Speaking to newsmen on the sideline of the just concluded Annual Conference/AGM of the Marine Engineering and Naval Architecture (MENA) Division in Lagos, Ajala hinted that although the loans was interest free, it comes with conditions.
He said,” The facilities for us to do good business in this country are available, offshore loans are available, in fact in Sweden and Switzerland, you can get interest free loan but the condition is that the money you get, you will spend it in Sweden to create jobs for their people. They are ready to give you loan so long as you buy Swedish products. If you want ship, you will build the ship in Sweden and they will give you time to pay the loan. It is a way of creating jobs”.
While stating that ship owners can do nothing except with the intervention of the government, he added that local banks had since realized that they lack the wherewithal to determine an investor with the technical know how for loan in shipping business and hardly give loan to indigenous operators.
According to him,” What the banks have found out now is that if they give a loan to someone they believed is a good operator in the industry and the person buys the vessel, like one of them explained in there, somebody bought a vessel, took the vessel for repair, after so many years, the vessel is still there. That means the vessel is gone.
“I took a vessel to Ghana in November last year and it took us 30 days maximum, why? Maybe because I understand how dockyards runs because I came from the Naval Architecture background. So, I know the bottlenecks and I tried to avoid it.

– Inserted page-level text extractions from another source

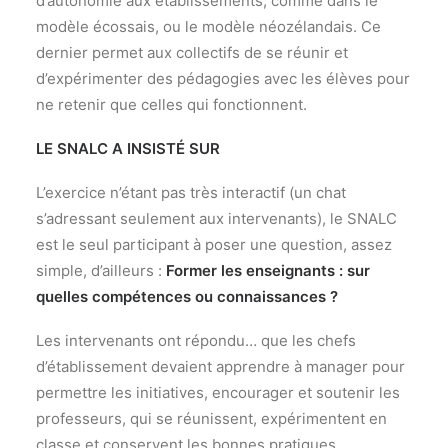
d’autonomie aux établissements, comme dans le
modèle écossais, ou le modèle néozélandais. Ce
dernier permet aux collectifs de se réunir et
d’expérimenter des pédagogies avec les élèves pour
ne retenir que celles qui fonctionnent.
LE SNALC A INSISTÉ SUR
L’exercice n’étant pas très interactif (un chat
s’adressant seulement aux intervenants), le SNALC
est le seul participant à poser une question, assez
simple, d’ailleurs :
Former les enseignants : sur
quelles compétences ou connaissances ?
Les intervenants ont répondu… que les chefs
d’établissement devaient apprendre à manager pour
permettre les initiatives, encourager et soutenir les
professeurs, qui se réunissent, expérimentent en
classe et conservent les bonnes pratiques.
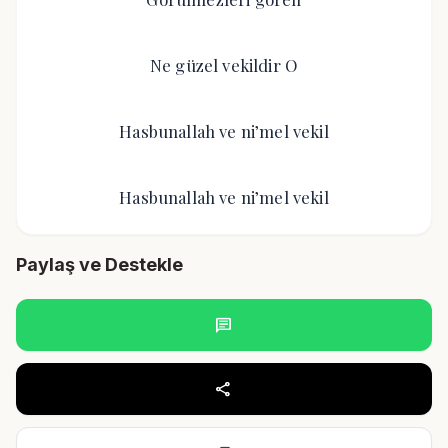
Ne güzel vekildir O
Hasbunallah ve ni’mel vekil
Hasbunallah ve ni’mel vekil
Paylaş ve Destekle
chat
share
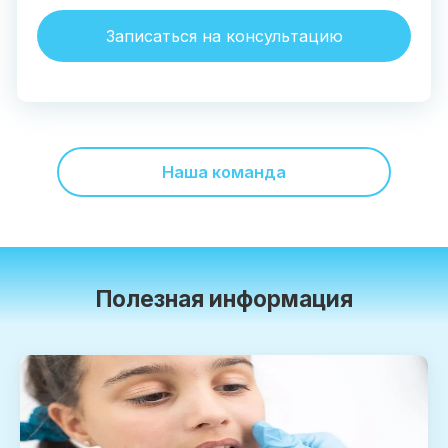
Записаться на консультацию
Наша команда
Полезная информация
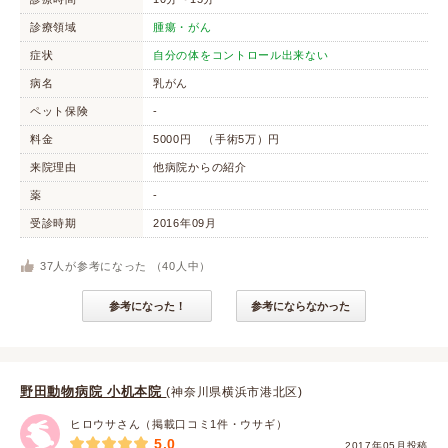
診療領域
腫瘍・がん
症状
自分の体をコントロール出来ない
病名
乳がん
ペット保険
-
料金
5000円 （手術5万）円
来院理由
他病院からの紹介
薬
-
受診時期
2016年09月
37
人が参考になった （
40
人中）
参考になった！
参考にならなかった
野田動物病院 小机本院
(神奈川県横浜市港北区)
ヒロウサさん（掲載口コミ1件・ウサギ）
5.0
2017年05月投稿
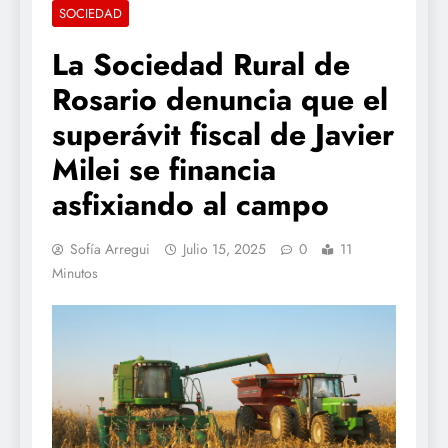
SOCIEDAD
La Sociedad Rural de
Rosario denuncia que el
superávit fiscal de Javier
Milei se financia
asfixiando al campo
Sofía Arregui
Julio 15, 2025
0
11
Minutos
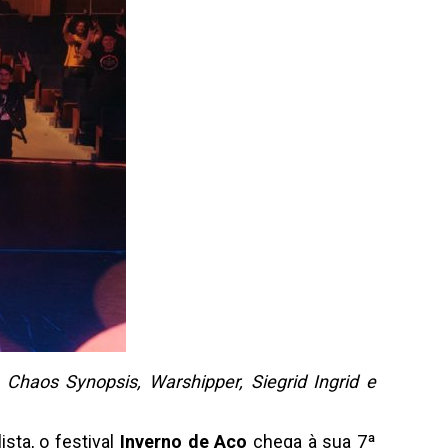
aos Synopsis, Warshipper, Siegrid Ingrid e
sta, o festival
Inverno de Aço
chega à sua 7ª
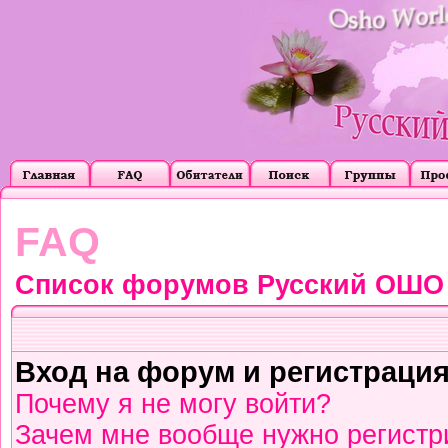
FAQ
Список форумов Русский ОШО
Вход на форум и регистраци
Почему я не могу войти?
Зачем мне вообще нужно регистр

“So, a situation where you have all those things, then you have problem and that goes back to training as we said, building up the manpower because if they want a consultant, everybody is a consultant in Nigeria. If care is not taken, you see an armed robber telling you am a consultant for ship acquisition and you pay him, you will not know until when you have lost your vessel. So the government must intervene”.
While recalling that the Nigerian Maritime Administration and Safety Agency (NIMASA) and the Nigerian Navy are undergoing restructuring, he urged the maritime operators to pray and hope that the two agencies come out better at the end of the restructuring exercise.